* Entries supplied *
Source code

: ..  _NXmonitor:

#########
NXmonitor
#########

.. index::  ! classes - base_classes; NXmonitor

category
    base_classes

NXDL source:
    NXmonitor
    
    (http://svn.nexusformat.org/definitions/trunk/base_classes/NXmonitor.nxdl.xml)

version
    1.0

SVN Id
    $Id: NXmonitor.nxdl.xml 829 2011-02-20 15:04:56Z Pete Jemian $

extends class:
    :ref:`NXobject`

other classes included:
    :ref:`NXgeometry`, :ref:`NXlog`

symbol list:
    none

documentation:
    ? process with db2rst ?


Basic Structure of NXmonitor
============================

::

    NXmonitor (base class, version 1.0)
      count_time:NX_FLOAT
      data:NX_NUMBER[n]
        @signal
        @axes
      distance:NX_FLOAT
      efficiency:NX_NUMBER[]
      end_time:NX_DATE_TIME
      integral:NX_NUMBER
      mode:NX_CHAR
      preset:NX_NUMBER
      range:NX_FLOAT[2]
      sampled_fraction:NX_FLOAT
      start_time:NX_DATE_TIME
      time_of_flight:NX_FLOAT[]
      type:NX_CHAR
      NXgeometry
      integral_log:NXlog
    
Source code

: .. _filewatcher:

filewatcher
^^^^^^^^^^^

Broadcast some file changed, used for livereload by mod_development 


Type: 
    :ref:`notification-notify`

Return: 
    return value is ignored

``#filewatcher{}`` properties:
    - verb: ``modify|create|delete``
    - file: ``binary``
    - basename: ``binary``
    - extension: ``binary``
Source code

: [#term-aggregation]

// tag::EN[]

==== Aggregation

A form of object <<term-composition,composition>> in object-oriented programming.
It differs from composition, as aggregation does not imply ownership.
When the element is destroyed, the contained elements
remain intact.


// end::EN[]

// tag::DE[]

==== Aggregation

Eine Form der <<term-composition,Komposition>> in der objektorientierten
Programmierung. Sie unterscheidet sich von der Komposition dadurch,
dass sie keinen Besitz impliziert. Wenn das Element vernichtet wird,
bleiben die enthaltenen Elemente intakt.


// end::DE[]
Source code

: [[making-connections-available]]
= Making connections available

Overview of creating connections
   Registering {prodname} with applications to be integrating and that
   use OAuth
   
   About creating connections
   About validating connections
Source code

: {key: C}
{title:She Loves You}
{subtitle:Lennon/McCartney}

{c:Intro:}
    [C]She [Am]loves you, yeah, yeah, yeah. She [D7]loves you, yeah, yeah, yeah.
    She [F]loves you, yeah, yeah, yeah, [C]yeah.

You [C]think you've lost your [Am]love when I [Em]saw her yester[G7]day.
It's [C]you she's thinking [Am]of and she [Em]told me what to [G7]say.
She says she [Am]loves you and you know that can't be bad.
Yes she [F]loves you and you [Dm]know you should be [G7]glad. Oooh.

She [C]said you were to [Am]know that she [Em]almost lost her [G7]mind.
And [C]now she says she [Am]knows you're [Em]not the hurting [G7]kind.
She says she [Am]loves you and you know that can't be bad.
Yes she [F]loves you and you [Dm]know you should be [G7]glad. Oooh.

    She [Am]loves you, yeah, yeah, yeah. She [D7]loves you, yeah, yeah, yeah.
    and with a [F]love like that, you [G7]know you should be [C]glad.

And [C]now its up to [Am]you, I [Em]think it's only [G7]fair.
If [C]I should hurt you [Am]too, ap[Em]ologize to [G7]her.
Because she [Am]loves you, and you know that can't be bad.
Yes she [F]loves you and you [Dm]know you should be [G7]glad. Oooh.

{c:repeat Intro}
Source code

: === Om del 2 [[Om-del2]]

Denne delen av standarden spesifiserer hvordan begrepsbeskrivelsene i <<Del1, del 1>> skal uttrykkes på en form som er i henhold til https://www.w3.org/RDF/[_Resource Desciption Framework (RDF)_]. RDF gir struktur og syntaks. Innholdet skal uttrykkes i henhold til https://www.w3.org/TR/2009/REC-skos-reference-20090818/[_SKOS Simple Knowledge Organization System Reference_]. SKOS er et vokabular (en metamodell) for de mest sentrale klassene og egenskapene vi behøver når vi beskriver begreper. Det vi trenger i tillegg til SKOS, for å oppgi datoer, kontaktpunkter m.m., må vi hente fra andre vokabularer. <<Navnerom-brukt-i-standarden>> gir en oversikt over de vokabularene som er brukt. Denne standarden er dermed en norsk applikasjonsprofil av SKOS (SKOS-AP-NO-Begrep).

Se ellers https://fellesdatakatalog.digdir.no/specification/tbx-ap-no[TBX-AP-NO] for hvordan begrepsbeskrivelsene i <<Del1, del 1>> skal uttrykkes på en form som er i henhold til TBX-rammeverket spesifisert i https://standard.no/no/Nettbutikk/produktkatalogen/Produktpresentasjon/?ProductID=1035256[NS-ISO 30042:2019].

* Your task *
Exactly as they stand above, write out the entries.

* Result of this exercise *
Source code

: ..  _NXmonitor:

#########
NXmonitor
#########

.. index::  ! classes - base_classes; NXmonitor

category
    base_classes

NXDL source:
    NXmonitor
    
    (http://svn.nexusformat.org/definitions/trunk/base_classes/NXmonitor.nxdl.xml)

version
    1.0

SVN Id
    $Id: NXmonitor.nxdl.xml 829 2011-02-20 15:04:56Z Pete Jemian $

extends class:
    :ref:`NXobject`

other classes included:
    :ref:`NXgeometry`, :ref:`NXlog`

symbol list:
    none

documentation:
    ? process with db2rst ?


Basic Structure of NXmonitor
============================

::

    NXmonitor (base class, version 1.0)
      count_time:NX_FLOAT
      data:NX_NUMBER[n]
        @signal
        @axes
      distance:NX_FLOAT
      efficiency:NX_NUMBER[]
      end_time:NX_DATE_TIME
      integral:NX_NUMBER
      mode:NX_CHAR
      preset:NX_NUMBER
      range:NX_FLOAT[2]
      sampled_fraction:NX_FLOAT
      start_time:NX_DATE_TIME
      time_of_flight:NX_FLOAT[]
      type:NX_CHAR
      NXgeometry
      integral_log:NXlog
    
Source code

: .. _filewatcher:

filewatcher
^^^^^^^^^^^

Broadcast some file changed, used for livereload by mod_development 


Type: 
    :ref:`notification-notify`

Return: 
    return value is ignored

``#filewatcher{}`` properties:
    - verb: ``modify|create|delete``
    - file: ``binary``
    - basename: ``binary``
    - extension: ``binary``
Source code

: [#term-aggregation]

// tag::EN[]

==== Aggregation

A form of object <<term-composition,composition>> in object-oriented programming.
It differs from composition, as aggregation does not imply ownership.
When the element is destroyed, the contained elements
remain intact.


// end::EN[]

// tag::DE[]

==== Aggregation

Eine Form der <<term-composition,Komposition>> in der objektorientierten
Programmierung. Sie unterscheidet sich von der Komposition dadurch,
dass sie keinen Besitz impliziert. Wenn das Element vernichtet wird,
bleiben die enthaltenen Elemente intakt.


// end::DE[]
Source code

: [[making-connections-available]]
= Making connections available

Overview of creating connections
   Registering {prodname} with applications to be integrating and that
   use OAuth
   
   About creating connections
   About validating connections
Source code

: {key: C}
{title:She Loves You}
{subtitle:Lennon/McCartney}

{c:Intro:}
    [C]She [Am]loves you, yeah, yeah, yeah. She [D7]loves you, yeah, yeah, yeah.
    She [F]loves you, yeah, yeah, yeah, [C]yeah.

You [C]think you've lost your [Am]love when I [Em]saw her yester[G7]day.
It's [C]you she's thinking [Am]of and she [Em]told me what to [G7]say.
She says she [Am]loves you and you know that can't be bad.
Yes she [F]loves you and you [Dm]know you should be [G7]glad. Oooh.

She [C]said you were to [Am]know that she [Em]almost lost her [G7]mind.
And [C]now she says she [Am]knows you're [Em]not the hurting [G7]kind.
She says she [Am]loves you and you know that can't be bad.
Yes she [F]loves you and you [Dm]know you should be [G7]glad. Oooh.

    She [Am]loves you, yeah, yeah, yeah. She [D7]loves you, yeah, yeah, yeah.
    and with a [F]love like that, you [G7]know you should be [C]glad.

And [C]now its up to [Am]you, I [Em]think it's only [G7]fair.
If [C]I should hurt you [Am]too, ap[Em]ologize to [G7]her.
Because she [Am]loves you, and you know that can't be bad.
Yes she [F]loves you and you [Dm]know you should be [G7]glad. Oooh.

{c:repeat Intro}
Source code

: === Om del 2 [[Om-del2]]

Denne delen av standarden spesifiserer hvordan begrepsbeskrivelsene i <<Del1, del 1>> skal uttrykkes på en form som er i henhold til https://www.w3.org/RDF/[_Resource Desciption Framework (RDF)_]. RDF gir struktur og syntaks. Innholdet skal uttrykkes i henhold til https://www.w3.org/TR/2009/REC-skos-reference-20090818/[_SKOS Simple Knowledge Organization System Reference_]. SKOS er et vokabular (en metamodell) for de mest sentrale klassene og egenskapene vi behøver når vi beskriver begreper. Det vi trenger i tillegg til SKOS, for å oppgi datoer, kontaktpunkter m.m., må vi hente fra andre vokabularer. <<Navnerom-brukt-i-standarden>> gir en oversikt over de vokabularene som er brukt. Denne standarden er dermed en norsk applikasjonsprofil av SKOS (SKOS-AP-NO-Begrep).

Se ellers https://fellesdatakatalog.digdir.no/specification/tbx-ap-no[TBX-AP-NO] for hvordan begrepsbeskrivelsene i <<Del1, del 1>> skal uttrykkes på en form som er i henhold til TBX-rammeverket spesifisert i https://standard.no/no/Nettbutikk/produktkatalogen/Produktpresentasjon/?ProductID=1035256[NS-ISO 30042:2019].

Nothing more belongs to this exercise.